The Ethics Review conducted a review of published literature and analysis on ethical issues relating to the provision of tisagenlecleucel. Because tisagenlecleucel is such a new therapy, this meant that some of the key ethical considerations needed to balance the hope and possible benefit from the treatment, with uncertainty and lack of clinical evidence. Additionally, there may be barriers to accessing the therapy (such as patient criteria or being far from a treatment facility) that need to be considered. The cost of the treatment, from both the patient and societal perspectives, must also be taken into account. There may also be legal questions about who owns genetically modified T cells.

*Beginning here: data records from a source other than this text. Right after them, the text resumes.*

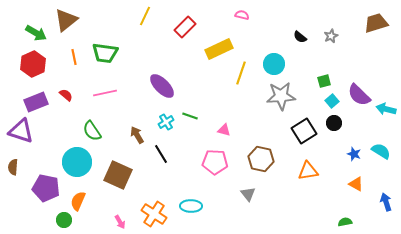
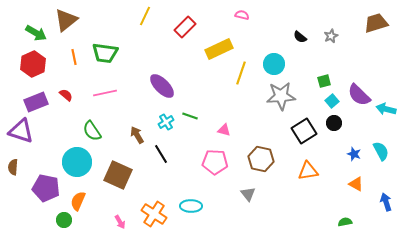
cyan semicircle at (381, 151): rotated 30 degrees clockwise
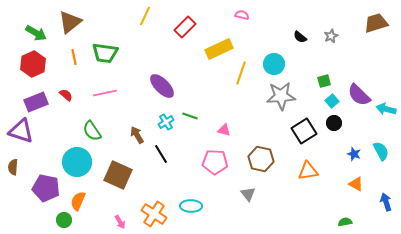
brown triangle at (66, 20): moved 4 px right, 2 px down
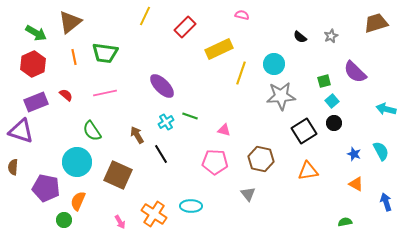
purple semicircle at (359, 95): moved 4 px left, 23 px up
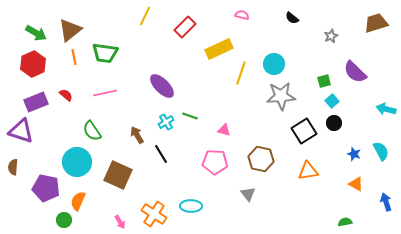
brown triangle at (70, 22): moved 8 px down
black semicircle at (300, 37): moved 8 px left, 19 px up
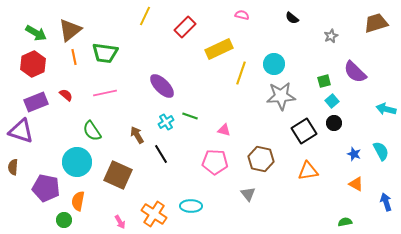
orange semicircle at (78, 201): rotated 12 degrees counterclockwise
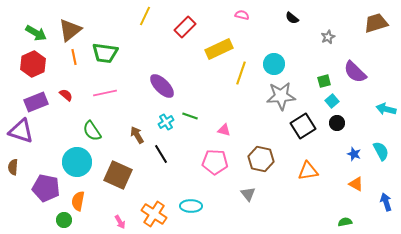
gray star at (331, 36): moved 3 px left, 1 px down
black circle at (334, 123): moved 3 px right
black square at (304, 131): moved 1 px left, 5 px up
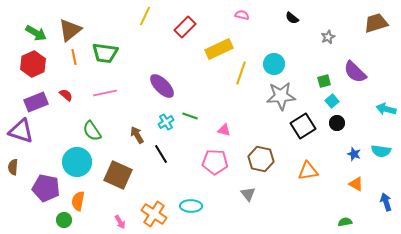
cyan semicircle at (381, 151): rotated 126 degrees clockwise
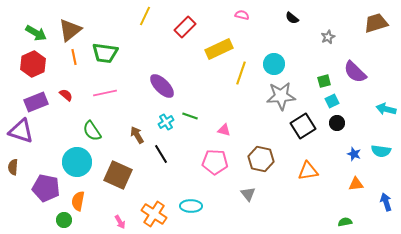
cyan square at (332, 101): rotated 16 degrees clockwise
orange triangle at (356, 184): rotated 35 degrees counterclockwise
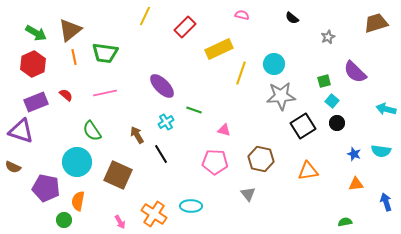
cyan square at (332, 101): rotated 24 degrees counterclockwise
green line at (190, 116): moved 4 px right, 6 px up
brown semicircle at (13, 167): rotated 70 degrees counterclockwise
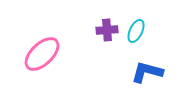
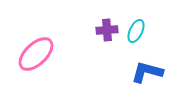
pink ellipse: moved 6 px left
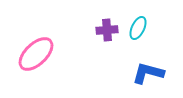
cyan ellipse: moved 2 px right, 3 px up
blue L-shape: moved 1 px right, 1 px down
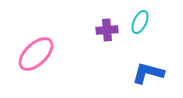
cyan ellipse: moved 2 px right, 6 px up
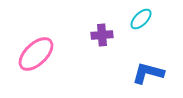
cyan ellipse: moved 1 px right, 3 px up; rotated 20 degrees clockwise
purple cross: moved 5 px left, 5 px down
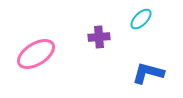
purple cross: moved 3 px left, 2 px down
pink ellipse: rotated 12 degrees clockwise
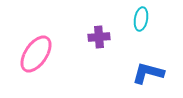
cyan ellipse: rotated 35 degrees counterclockwise
pink ellipse: rotated 24 degrees counterclockwise
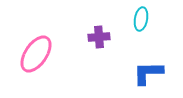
blue L-shape: rotated 16 degrees counterclockwise
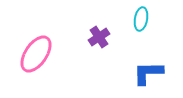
purple cross: rotated 30 degrees counterclockwise
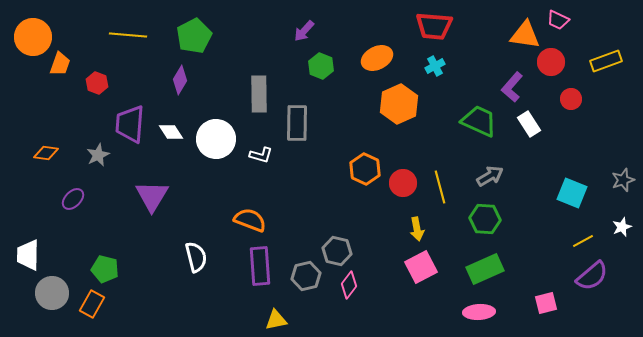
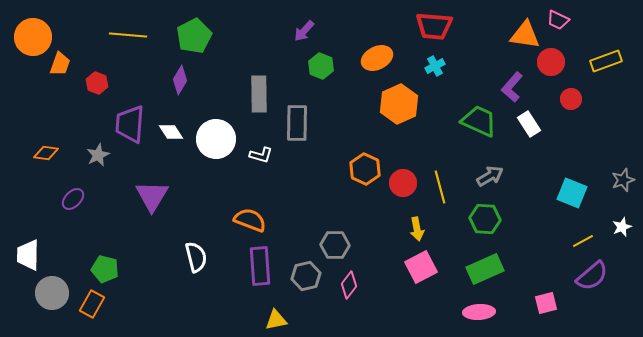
gray hexagon at (337, 251): moved 2 px left, 6 px up; rotated 12 degrees counterclockwise
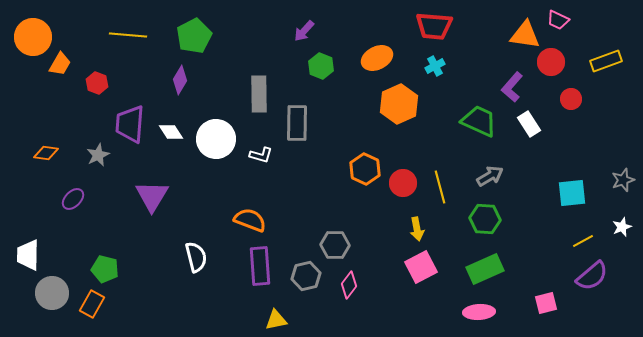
orange trapezoid at (60, 64): rotated 10 degrees clockwise
cyan square at (572, 193): rotated 28 degrees counterclockwise
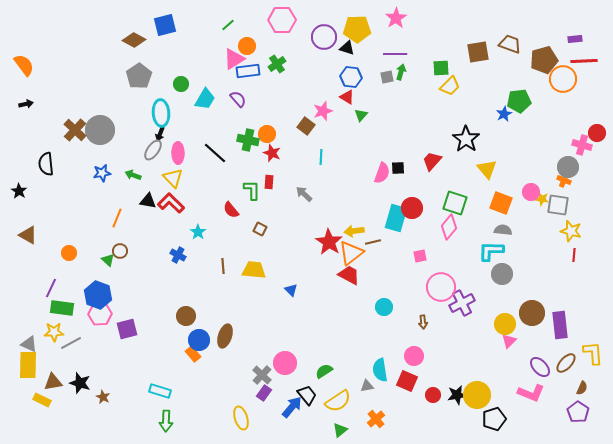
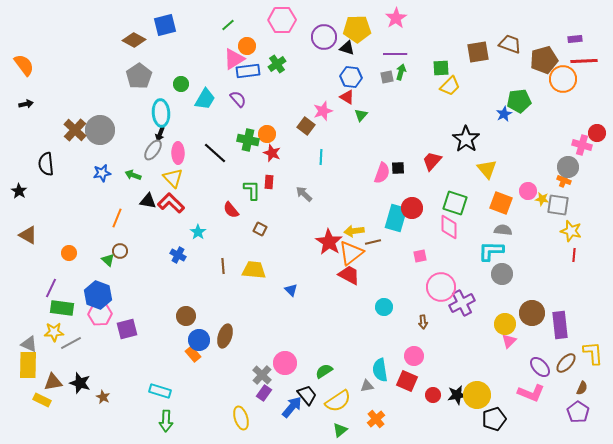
pink circle at (531, 192): moved 3 px left, 1 px up
pink diamond at (449, 227): rotated 40 degrees counterclockwise
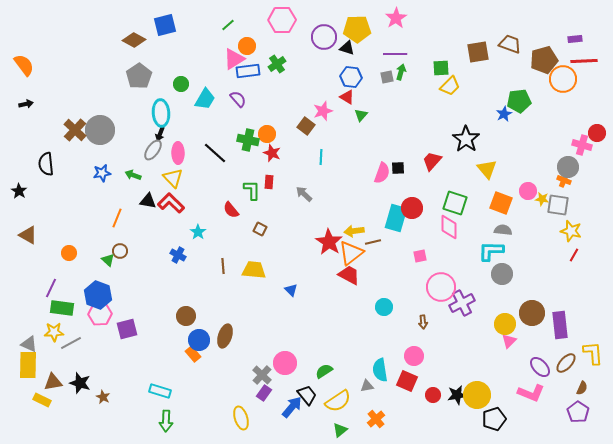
red line at (574, 255): rotated 24 degrees clockwise
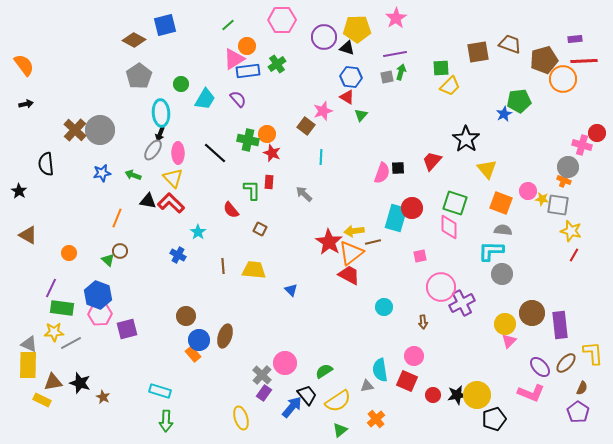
purple line at (395, 54): rotated 10 degrees counterclockwise
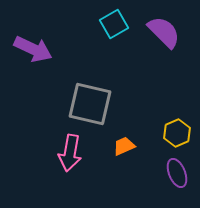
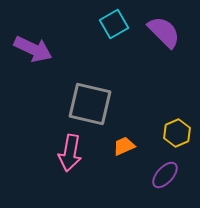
purple ellipse: moved 12 px left, 2 px down; rotated 64 degrees clockwise
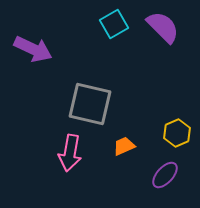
purple semicircle: moved 1 px left, 5 px up
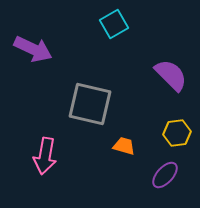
purple semicircle: moved 8 px right, 48 px down
yellow hexagon: rotated 16 degrees clockwise
orange trapezoid: rotated 40 degrees clockwise
pink arrow: moved 25 px left, 3 px down
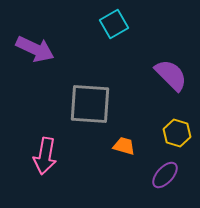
purple arrow: moved 2 px right
gray square: rotated 9 degrees counterclockwise
yellow hexagon: rotated 24 degrees clockwise
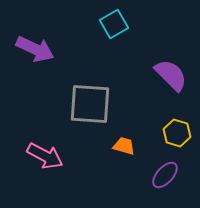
pink arrow: rotated 72 degrees counterclockwise
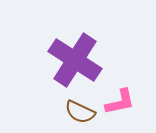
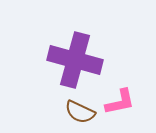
purple cross: rotated 18 degrees counterclockwise
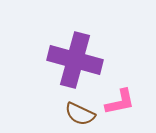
brown semicircle: moved 2 px down
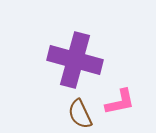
brown semicircle: rotated 40 degrees clockwise
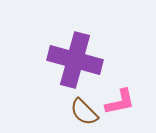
brown semicircle: moved 4 px right, 2 px up; rotated 20 degrees counterclockwise
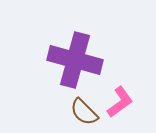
pink L-shape: rotated 24 degrees counterclockwise
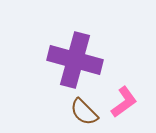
pink L-shape: moved 4 px right
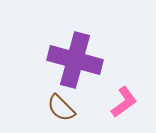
brown semicircle: moved 23 px left, 4 px up
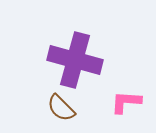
pink L-shape: moved 2 px right; rotated 140 degrees counterclockwise
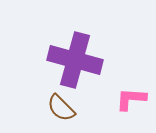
pink L-shape: moved 5 px right, 3 px up
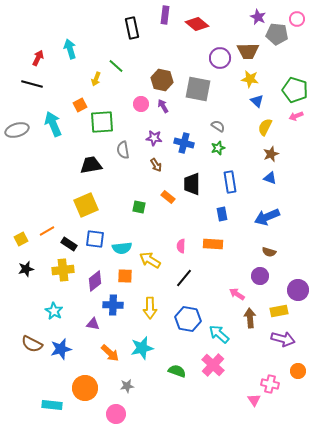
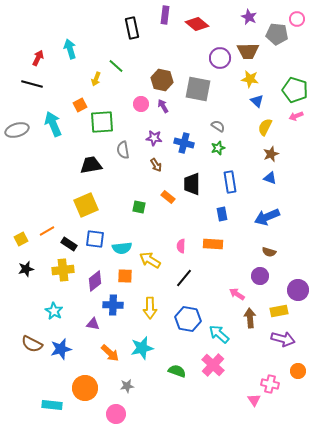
purple star at (258, 17): moved 9 px left
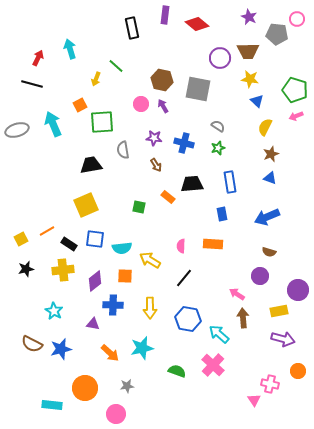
black trapezoid at (192, 184): rotated 85 degrees clockwise
brown arrow at (250, 318): moved 7 px left
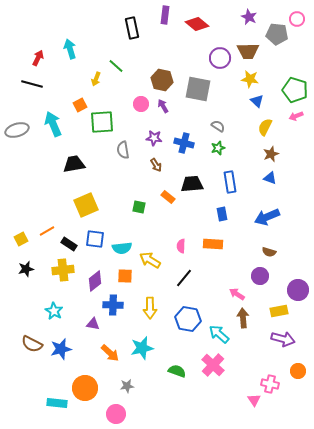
black trapezoid at (91, 165): moved 17 px left, 1 px up
cyan rectangle at (52, 405): moved 5 px right, 2 px up
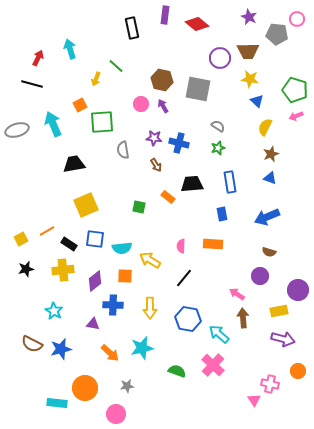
blue cross at (184, 143): moved 5 px left
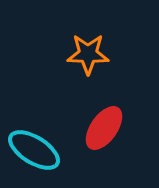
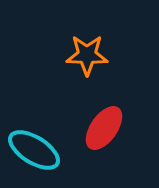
orange star: moved 1 px left, 1 px down
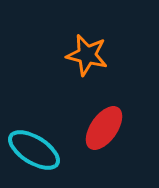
orange star: rotated 12 degrees clockwise
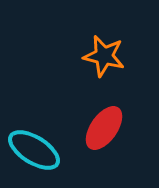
orange star: moved 17 px right, 1 px down
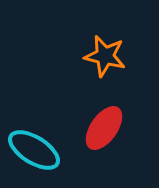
orange star: moved 1 px right
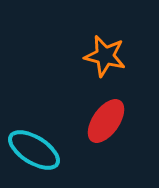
red ellipse: moved 2 px right, 7 px up
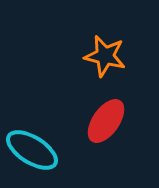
cyan ellipse: moved 2 px left
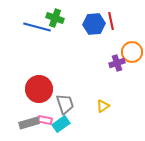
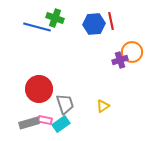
purple cross: moved 3 px right, 3 px up
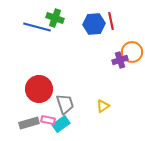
pink rectangle: moved 3 px right
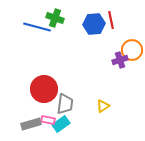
red line: moved 1 px up
orange circle: moved 2 px up
red circle: moved 5 px right
gray trapezoid: rotated 25 degrees clockwise
gray rectangle: moved 2 px right, 1 px down
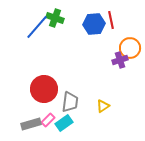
blue line: rotated 64 degrees counterclockwise
orange circle: moved 2 px left, 2 px up
gray trapezoid: moved 5 px right, 2 px up
pink rectangle: rotated 56 degrees counterclockwise
cyan rectangle: moved 3 px right, 1 px up
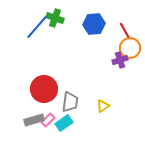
red line: moved 14 px right, 11 px down; rotated 18 degrees counterclockwise
gray rectangle: moved 3 px right, 4 px up
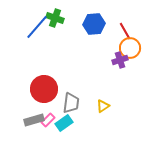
gray trapezoid: moved 1 px right, 1 px down
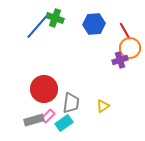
pink rectangle: moved 4 px up
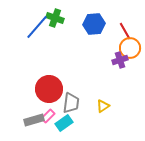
red circle: moved 5 px right
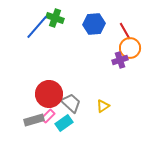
red circle: moved 5 px down
gray trapezoid: rotated 55 degrees counterclockwise
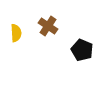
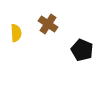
brown cross: moved 2 px up
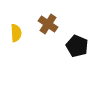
black pentagon: moved 5 px left, 4 px up
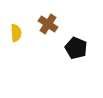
black pentagon: moved 1 px left, 2 px down
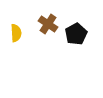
black pentagon: moved 14 px up; rotated 20 degrees clockwise
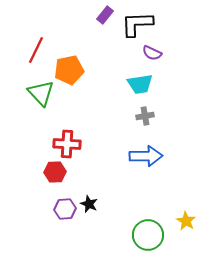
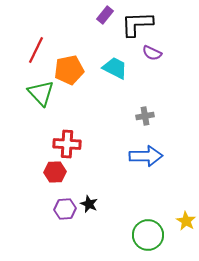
cyan trapezoid: moved 25 px left, 16 px up; rotated 144 degrees counterclockwise
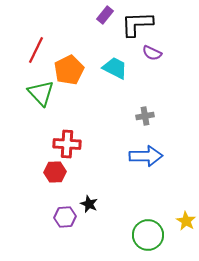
orange pentagon: rotated 16 degrees counterclockwise
purple hexagon: moved 8 px down
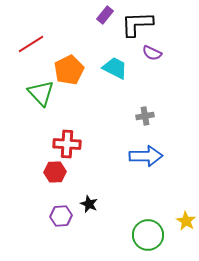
red line: moved 5 px left, 6 px up; rotated 32 degrees clockwise
purple hexagon: moved 4 px left, 1 px up
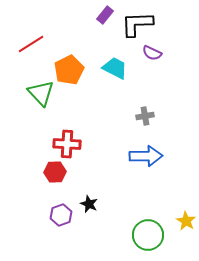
purple hexagon: moved 1 px up; rotated 15 degrees counterclockwise
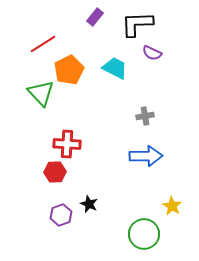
purple rectangle: moved 10 px left, 2 px down
red line: moved 12 px right
yellow star: moved 14 px left, 15 px up
green circle: moved 4 px left, 1 px up
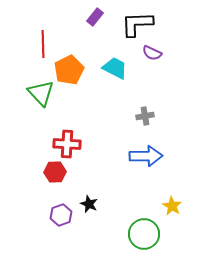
red line: rotated 60 degrees counterclockwise
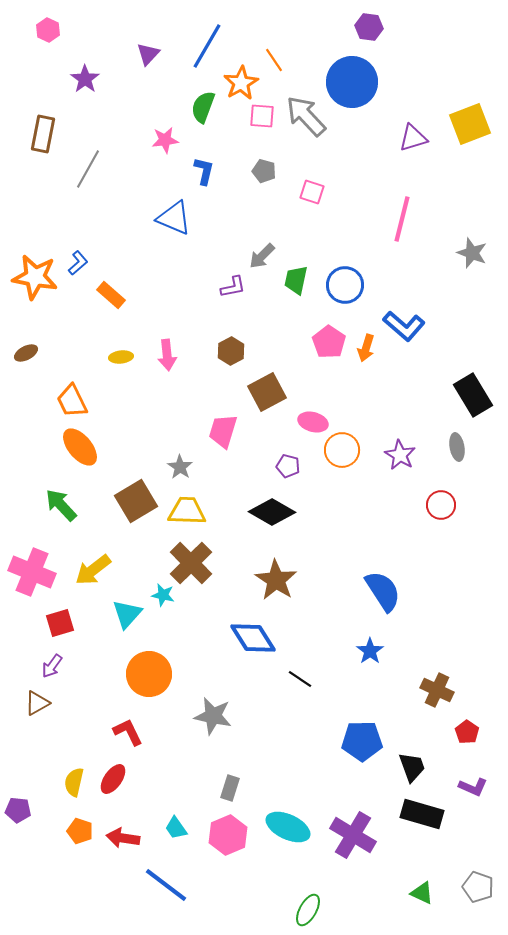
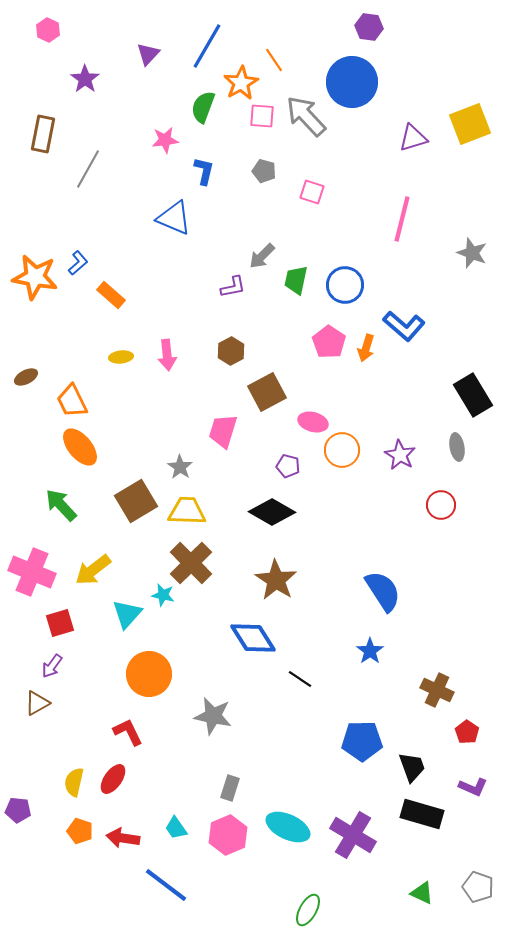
brown ellipse at (26, 353): moved 24 px down
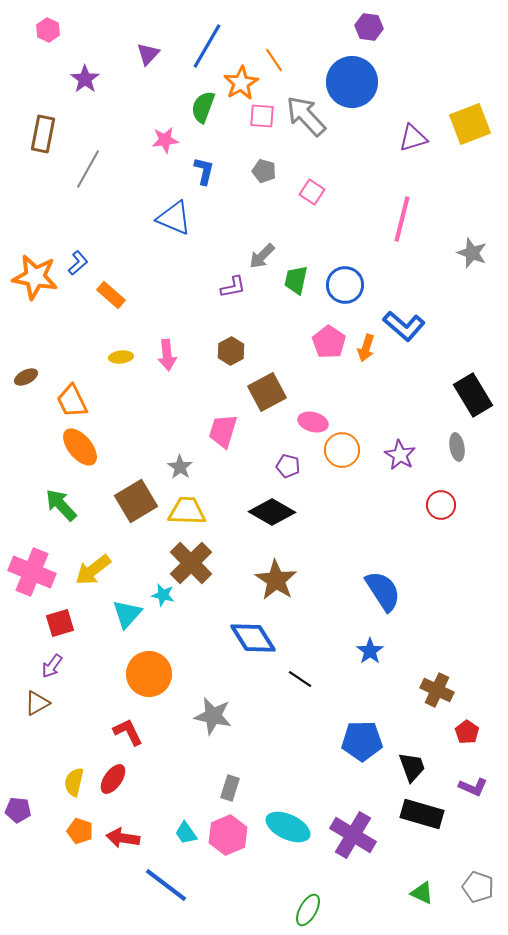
pink square at (312, 192): rotated 15 degrees clockwise
cyan trapezoid at (176, 828): moved 10 px right, 5 px down
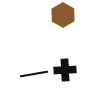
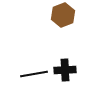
brown hexagon: rotated 10 degrees clockwise
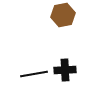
brown hexagon: rotated 10 degrees clockwise
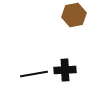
brown hexagon: moved 11 px right
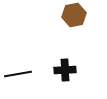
black line: moved 16 px left
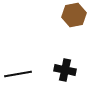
black cross: rotated 15 degrees clockwise
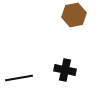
black line: moved 1 px right, 4 px down
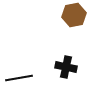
black cross: moved 1 px right, 3 px up
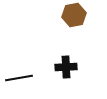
black cross: rotated 15 degrees counterclockwise
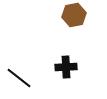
black line: rotated 48 degrees clockwise
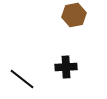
black line: moved 3 px right, 1 px down
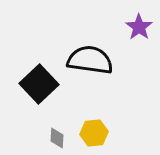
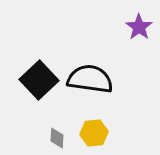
black semicircle: moved 19 px down
black square: moved 4 px up
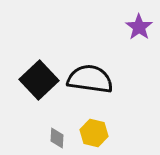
yellow hexagon: rotated 20 degrees clockwise
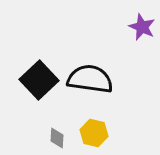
purple star: moved 3 px right; rotated 12 degrees counterclockwise
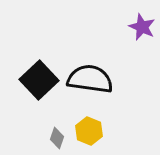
yellow hexagon: moved 5 px left, 2 px up; rotated 8 degrees clockwise
gray diamond: rotated 15 degrees clockwise
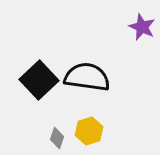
black semicircle: moved 3 px left, 2 px up
yellow hexagon: rotated 20 degrees clockwise
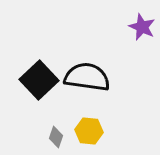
yellow hexagon: rotated 24 degrees clockwise
gray diamond: moved 1 px left, 1 px up
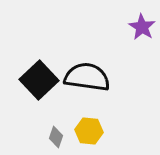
purple star: rotated 8 degrees clockwise
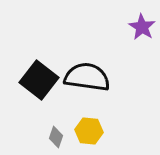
black square: rotated 9 degrees counterclockwise
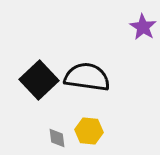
purple star: moved 1 px right
black square: rotated 9 degrees clockwise
gray diamond: moved 1 px right, 1 px down; rotated 25 degrees counterclockwise
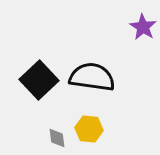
black semicircle: moved 5 px right
yellow hexagon: moved 2 px up
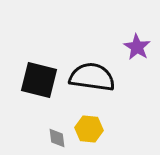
purple star: moved 6 px left, 20 px down
black square: rotated 33 degrees counterclockwise
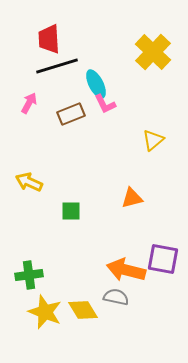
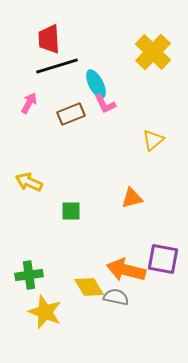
yellow diamond: moved 6 px right, 23 px up
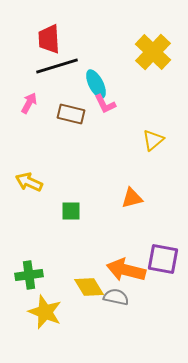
brown rectangle: rotated 36 degrees clockwise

The Implementation Review considered input from patient groups and clinicians, published literature relating the implementation of tisagenlecleucel, and a synthesis of qualitative literature on patients’ and caregivers’ perspectives. The Implementation Review highlighted the challenges surrounding how to provide access to tisagenlecleucel and the challenges decision-makers might face. Issues such as access to treatment sites, supporting patients and their caregivers who need to travel for treatment, and concerns about unequal access are challenges decisionmakers may face. There exists a need to develop eligibility criteria for patient selection that anticipates potential clinician and patient challenges that may arise when applied. The review also highlighted the limited and uncertain clinical evidence, and the need for monitoring long-term safety and effectiveness.